= Instructions =
• a. Reproduce the portion of the AI platform spec between "6. Budget Enforcement" and "promptHash, modelId, inputFingerprint).", inclusive, character for character.
• b. Continue writing the AI platform spec, picking up after its final line about cache hits.

= Exercise text =

-- Opening Marker --

Every artifact carries:

interface AIProvenance {
model: string;
version?: string;
promptId?: string;
promptVersion?: SemVer;
traceId: string;
decisionId?: string;
local: boolean;
generatedAt: ISODate;
reviewedBy?: UserId;
reviewedAt?: ISODate;
cost?: { microUSD: number; tokens: { in: number; out: number } };
}

6. Budget Enforcement

  • Per-tenant daily + monthly budgets.
  • Atomic debit on completion.
  • Soft alert at 80%; hard cap at 100% (refuse with ai.refused.budget).
  • Additional budget purchasable via billing (AI credit packs).

7. Caching

  • Key: (tenantId, promptHash, modelId, inputFingerprint).
  • Default TTL 24h; per-prompt override.
  • Non-deterministic prompts (temperature > 0.3): cache disabled.
  • Cache returns full provenance (stored), not re-computed; flags cacheHit: true.

-- Closing Marker --

= Provided data =
-- Opening Marker --

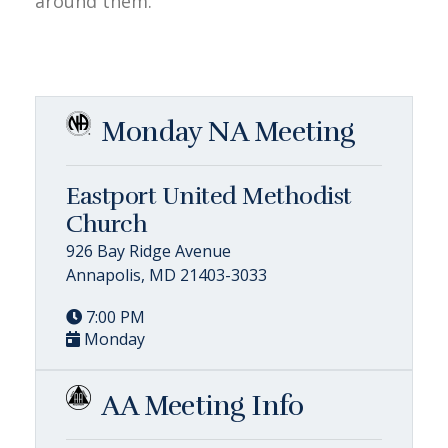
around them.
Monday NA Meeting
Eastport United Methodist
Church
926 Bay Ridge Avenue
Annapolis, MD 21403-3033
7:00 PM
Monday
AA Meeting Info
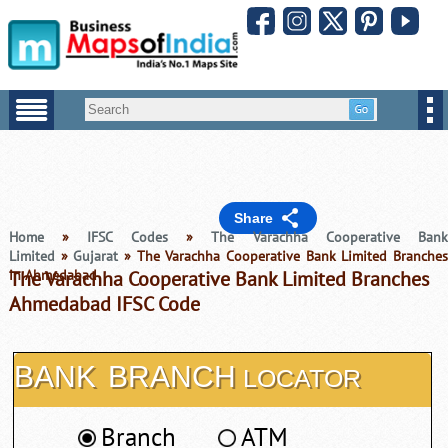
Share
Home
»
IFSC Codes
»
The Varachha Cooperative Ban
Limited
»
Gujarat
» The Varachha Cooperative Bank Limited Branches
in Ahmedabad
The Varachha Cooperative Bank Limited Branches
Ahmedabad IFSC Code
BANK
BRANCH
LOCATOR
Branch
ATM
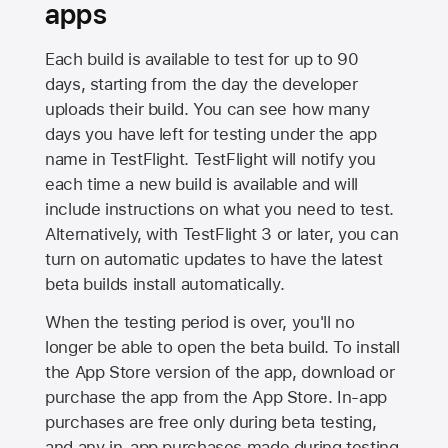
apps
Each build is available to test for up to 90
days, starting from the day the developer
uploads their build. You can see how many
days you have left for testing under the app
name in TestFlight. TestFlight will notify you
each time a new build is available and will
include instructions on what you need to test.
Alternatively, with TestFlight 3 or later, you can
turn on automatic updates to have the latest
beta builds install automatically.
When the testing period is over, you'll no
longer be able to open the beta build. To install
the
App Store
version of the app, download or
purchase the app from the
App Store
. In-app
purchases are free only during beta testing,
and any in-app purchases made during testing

-- Closing Marker --

= Activity answers =
• a.
6. Budget Enforcement

  • Per-tenant daily + monthly budgets.
  • Atomic debit on completion.
  • Soft alert at 80%; hard cap at 100% (refuse with ai.refused.budget).
  • Additional budget purchasable via billing (AI credit packs).

7. Caching

  • Key: (tenantId, promptHash, modelId, inputFingerprint).

• b.
8. EU AI Act Classification

  • High-risk AI: rubric grading, at-risk predictor.
  • Limited-risk AI: tutor, co-author, analytics NL query, listing improve, notification copy.
  • Minimal-risk: moderation, classification.

High-risk capabilities:

  • Explicit HITL (human override path).
  • Accuracy documentation + post-market monitoring.
  • Bias monitoring quarterly (demographic parity, equalized odds).
  • Right-to-explanation UI.
  • Refusal + dispute mechanism.

9. Bias Monitoring

  • Quarterly eval on demographic-parity + equalized-odds on consenting sample data.
  • Findings reviewed by compliance + AI leads.
  • Prompt rollback if bias increases.

10. On-Device AI (S1+)

  • Local models (Llama-3-8B quantized, Whisper-small, Piper TTS).
  • Bundled in PlayPackage for offline.
  • Same safety pipeline applied on-device.
  • Provenance recorded locally, synced on reconnect.

11. Privacy

  • noTrain enforced on all providers.
  • PII redaction pre-call.
  • Tenant-scoped embeddings.
  • HIPAA tenants: on-premise / BAA-signed providers only.
  • HIPAA tenants: audit log of every AI call (regulated).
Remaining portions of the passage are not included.